• **Exercise data**:
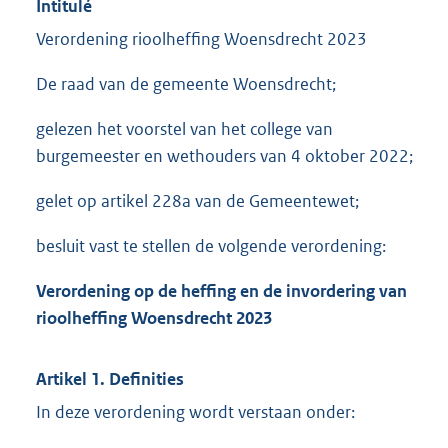
Intitulé
Verordening rioolheffing Woensdrecht 2023
De raad van de gemeente Woensdrecht;
gelezen het voorstel van het college van
burgemeester en wethouders van 4 oktober 2022;
gelet op artikel 228a van de Gemeentewet;
besluit vast te stellen de volgende verordening:
Verordening op de heffing en de invordering van
rioolheffing Woensdrecht 2023
Artikel 1. Definities
In deze verordening wordt verstaan onder:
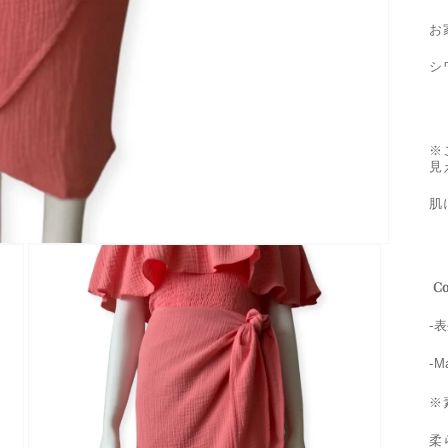
お
シ
※
見
肌
Co
-
-M
※
柔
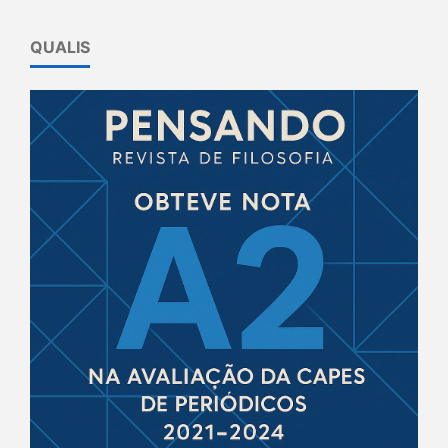
QUALIS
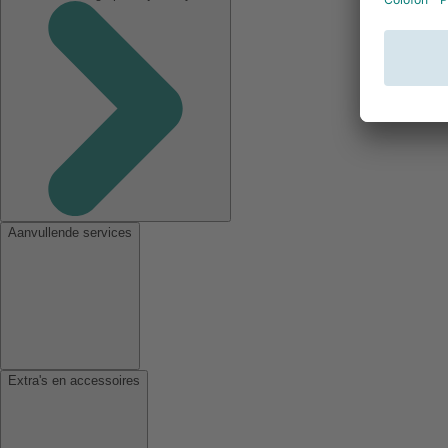
Aanvullende services
Extra's en accessoires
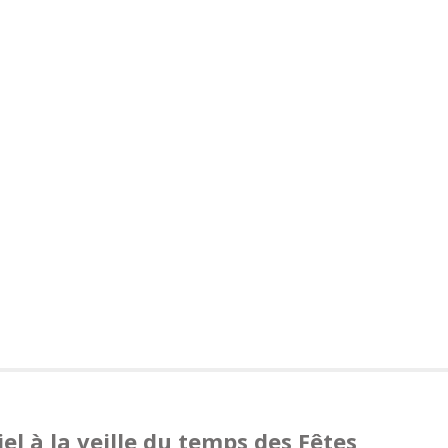
l à la veille du temps des Fêtes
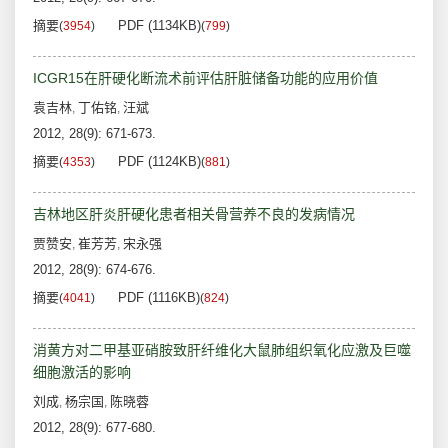
摘要
PDF (1134KB)
(
3954
)
(
799
)
ICGR15在肝硬化断流术前评估肝脏储备功能的应用价值
袁吉林
丁佑铭
汪斌
,
,
2012, 28(9): 671-673.
摘要
PDF (1124KB)
(
4353
)
(
881
)
吉林地区肝炎肝硬化患者相关骨营养不良的发病情况
贾赞安
崔芳芳
宋永强
,
,
2012, 28(9): 674-676.
摘要
PDF (1116KB)
(
4041
)
(
824
)
消黄方对二甲基亚硝胺致肝纤维化大鼠肺组织氧化应激及巨噬
细胞激活的影响
刘成
杨宗国
陈晓蓉
,
,
2012, 28(9): 677-680.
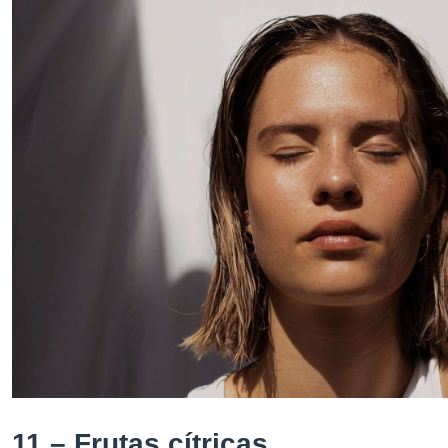
11 – Frutas cítricas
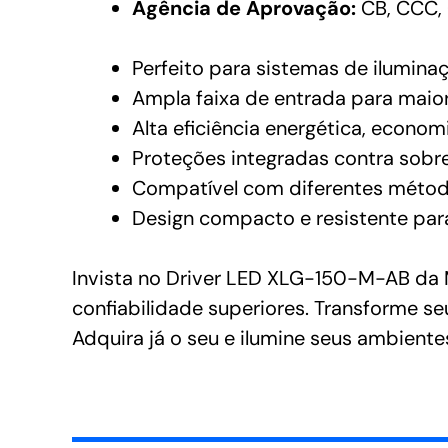
Agência de Aprovação:
CB, CCC, 
Perfeito para sistemas de ilumina
Ampla faixa de entrada para maior 
Alta eficiência energética, econo
Proteções integradas contra sobre
Compatível com diferentes métod
Design compacto e resistente par
Invista no Driver LED XLG-150-M-AB da 
confiabilidade superiores. Transforme s
Adquira já o seu e ilumine seus ambiente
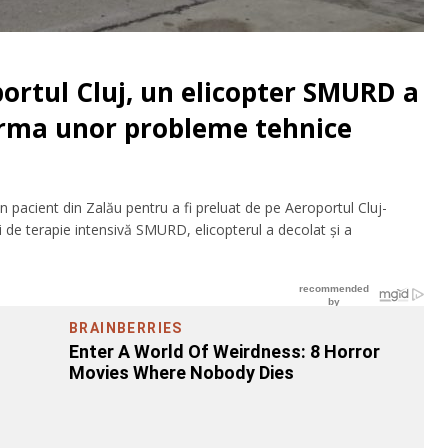
ortul Cluj, un elicopter SMURD a
 urma unor probleme tehnice
n pacient din Zalău pentru a fi preluat de pe Aeroportul Cluj-
 de terapie intensivă SMURD, elicopterul a decolat și a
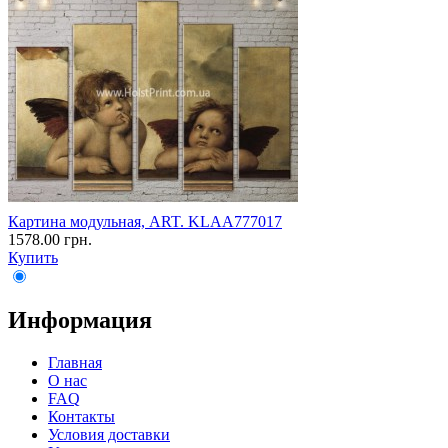
Картина модульная, ART. KLAA777017
1578.00 грн.
Купить
Информация
Главная
О нас
FAQ
Контакты
Условия доставки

• **What is needed**: For the word "Cluj", find every line in the data that holds it and copy that line.

• **Solution to the exercise**:
ortul Cluj, un elicopter SMURD a
n pacient din Zalău pentru a fi preluat de pe Aeroportul Cluj-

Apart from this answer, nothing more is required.